Bartholome de las Casas was born in Spain in 1484. Las Casas graduated from the University of Salamanca, and soon afterward crossed the Atlantic to become the first clergyman ordained in the New World. However, his ordination did not stop him from participating in the conquest of Cuba. His work in Cuba as a conquistador produced huge rewards. Las Casas, received a large ranch and slaves for his efforts. Then, in 1514, Las Casas became aware of how harshly the Indians were being treated.

The just treatment of Native Americans had become a raging controversy throughout Europe. This was largely do to the awareness that was heightened by the Catholic Church. The conquistadors had made it clear that they were not interested in God. Their only concern was money. This was in direct conflict with the Spanish Empire and its leaders who believed that the Indians were also the king's subjects. During December of 1512, the Spanish government made it clear how they stood on the subject. They passed the Law of Burgos. The law stated that the Native Americans were to be treated with gentleness and converted to Christianity.
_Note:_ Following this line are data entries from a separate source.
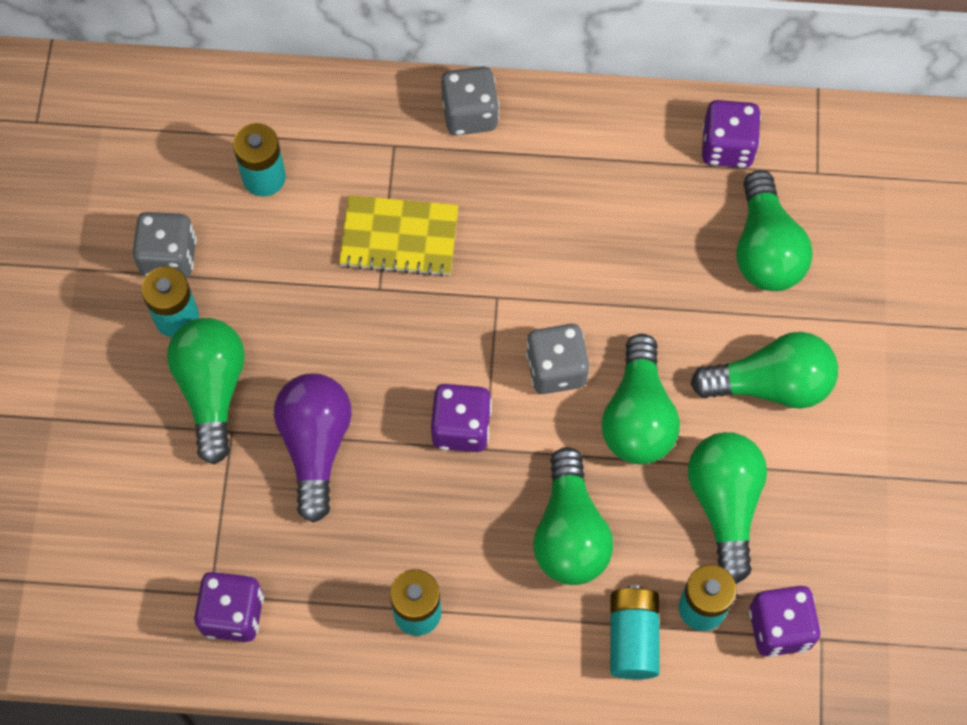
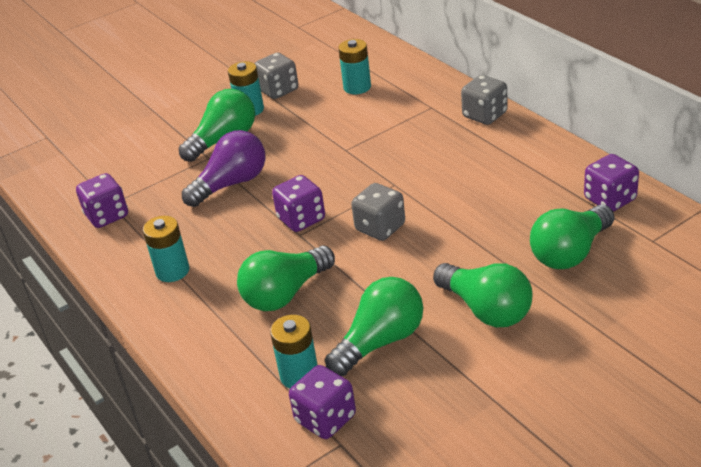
camera: 55 degrees right, 30 degrees down
(399, 237) = (383, 138): yellow notebook -> none
(632, 638) = (246, 359): turquoise battery -> none
(638, 416) = (392, 273): green light bulb -> none

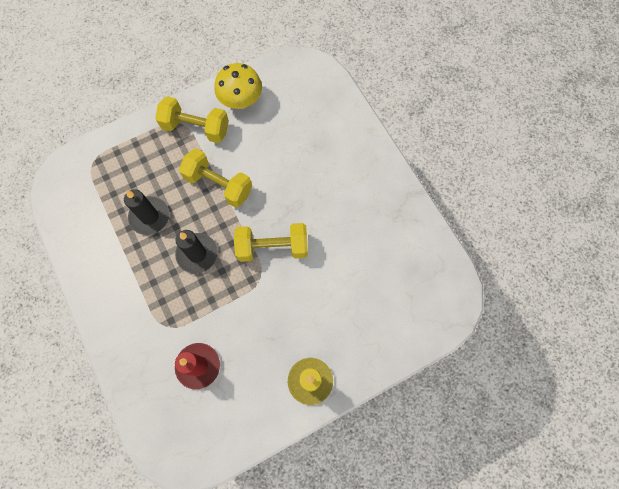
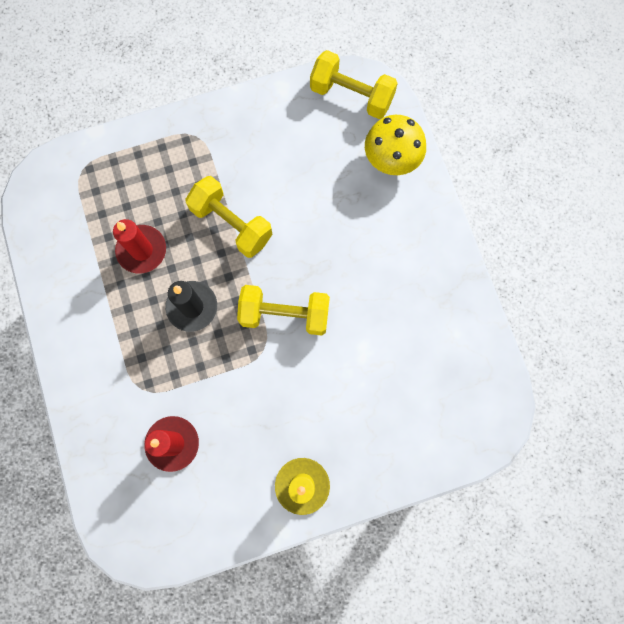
camera: 10 degrees right, 5 degrees up
(150, 216) = (142, 250): black candle -> red candle
(196, 128) = (215, 146): yellow dumbbell -> yellow dumbbell (351, 96)
(241, 101) = (276, 119): yellow mushroom -> yellow mushroom (391, 159)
In addition, the law stated that they be given food, beds, and shelter. Las Casas believed that the law was being ignored by the conquistadors.
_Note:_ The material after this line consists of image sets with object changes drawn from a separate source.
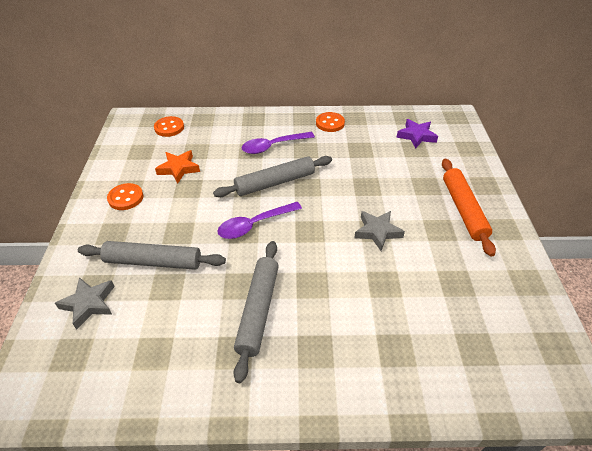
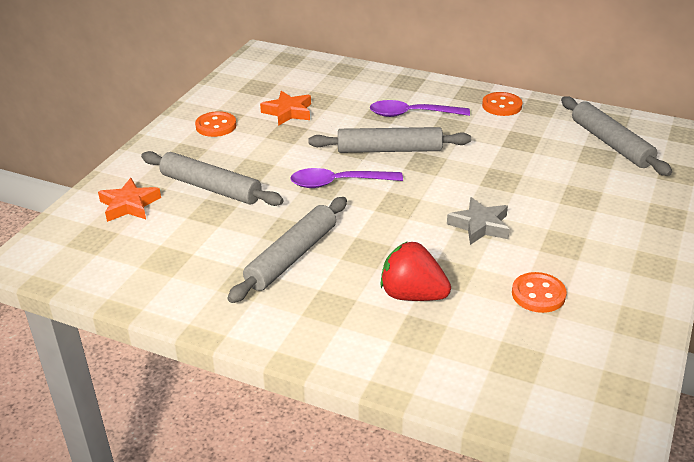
camera: 25 degrees right, 10 degrees down
(89, 304) = (129, 205): grey star -> orange star
(169, 128) = (302, 71): orange button -> orange button (538, 294)
(369, 314) = (412, 295): none -> red strawberry
(416, 136) = (610, 143): purple star -> grey rolling pin
(463, 209) = (612, 232): orange rolling pin -> none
Over the next fifty-five years Las Casas would battle for the rights of the indigenous people. Las Casa believed that the Native Americans were peaceful and virtuous, and that they would be the most blessed people on earth if they only worshiped the one true God. Unfortunately, Las Casas beliefs were not shared by the Spanish Conquistadors who were making a fortune in the slave trade. These men were firmly entrenched in their belief that the Native Americans were heathens.

Las Casas attended hundreds of conferences on human rights. He was determined to stop the atrocities that were occurring in the New World. Quickly, he turned to the European press for help. It seemed that almost everyone of importance had an opinion. Then in 1542, Las Casas presented King Charles V of Spain with a document that he called “A Brief Account of the Destruction of the Indies.” This same document was published 14 years later in England as the “Tears of the Indians, Being the True Account of the Cruel Massacres and Slaughter of about Twenty Million People.” Over forty editions of this book were published in England alone. Many historians believe that Las Casas estimates of 20 million indigenous people dead at the hands of the Spaniards to be greatly exaggerated. However, historians also have to acknowledge that Bartholome de Las Casas knew almost all of the Spanish Conquistadors. He witnessed what occurred first hand. Also, he was good friends with Juan Ponce de Leon. Juan's nephew Hernan Ponce de Leon and Hernando de Soto who are believed to have enslaved over one million Native Americans apiece. Also, millions more died working in the gold and silver mines. Then, when you add all of those who died from European diseases like small pox, measles, and chicken pox you can begin to understand Bartholome de Las Casa's figure of 20 million Native Americans dead.